Black, a native of Indiana, moved to the Columbia area in 2008 when his wife accepted a teaching position at Newberry College. A life-long poet, Black, who is also a former coach and athlete, had never shared his work with others—not even his wife, Carol—but he craved the community of writers so he soon began establishing poetry groups to meet various needs in Columbia’s growing writing community. Now, Al leads Mind Gravy, a combination music and poetry group that meets at Drip Coffee in Five Points, as well as two other groups, Bones of the Spirit and Songversation, both of which meet in West Columbia.

The celebration of I Only Left for Tea will feature a signing and reading by Black as well as a musical performance by local music group Daddy Lion, light refreshments, and a cash (donation) bar.
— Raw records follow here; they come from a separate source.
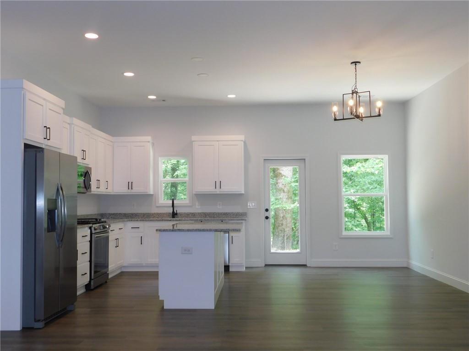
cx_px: 234
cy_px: 176
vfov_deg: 39.7
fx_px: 488
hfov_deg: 51.4
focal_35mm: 36
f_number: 3.5
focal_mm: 6.3
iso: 125
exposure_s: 1/30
The public is invited to attend.

 

About Al Black

A Hoosier in the land of cotton, Al Black was born and raised in Lafayette, Indiana.  He has been married 42 years to Carol Agnew Black; they have four grown children and nine grandchildren. Black was drafted and served as a Conscientious Objector during the Vietnam era, attended Ball State and Purdue Universities, and is a Baha'i. By day he has worked in various management positions and been a business owner; by night he has been an athlete, coach, community activist, and town gadfly. Black began writing verse at age nine, but kept his poems strictly to himself. In late 2008, he moved to South Carolina so his wife could accept a job as a professor of Sociology. Unemployed for the first time and free from family and community expectations, he publicly shared his first poetry four years ago.  Black considers himself a northern born Southern poet because it was here in the South that he felt free to blossom.

 

Ed Madden on Al Black's I Only Left for Tea

“We return here often,” says Al Black in the book’s title poem, “to resume mid-sentence our conversation upon my deck.” That’s the feel of this book, a kind of wide-ranging conversation with a friend. Even as the book teases out in confessional poems the relation between the past and the present, the author’s origins in the Midwest and his life now in the American South, and even as it opens out into broader perspective in voices and stories that spin through the heart of the book, it comes back to the quiet intimacy and vulnerability that drives this collection.  Leavetaking and loss haunt the book, but a desire for connection and continuity keeps us coming back to the deck for that “gift of time together.” – Ed Madden, author of Nest

 

 

I Only Left For Tea

We return here often

To resume mid-sentence

Our conversation upon my deck

Paisley patterned spinning backward

Then forward – narrowing and swelling into its self

Like designs upon a blanket

 

Is time a straight line?

Postulated geometry – point A to point B

Or maybe, it is a long and colorful ribbon that ties

Our gift of time together

Moments that are more than anniversaries

To etch upon our gravestones

 

You and I return here often

To resume our full-flight soaring

On communion’s thermal zephyrs

What is yesterday – today – tomorrow?

I only left for tea

We return here often – wrapped in our paisley blanket

To resume mid-sentence

 

From I Only Left for Tea:  Poems by Al Black, Muddy Ford Press, 2014.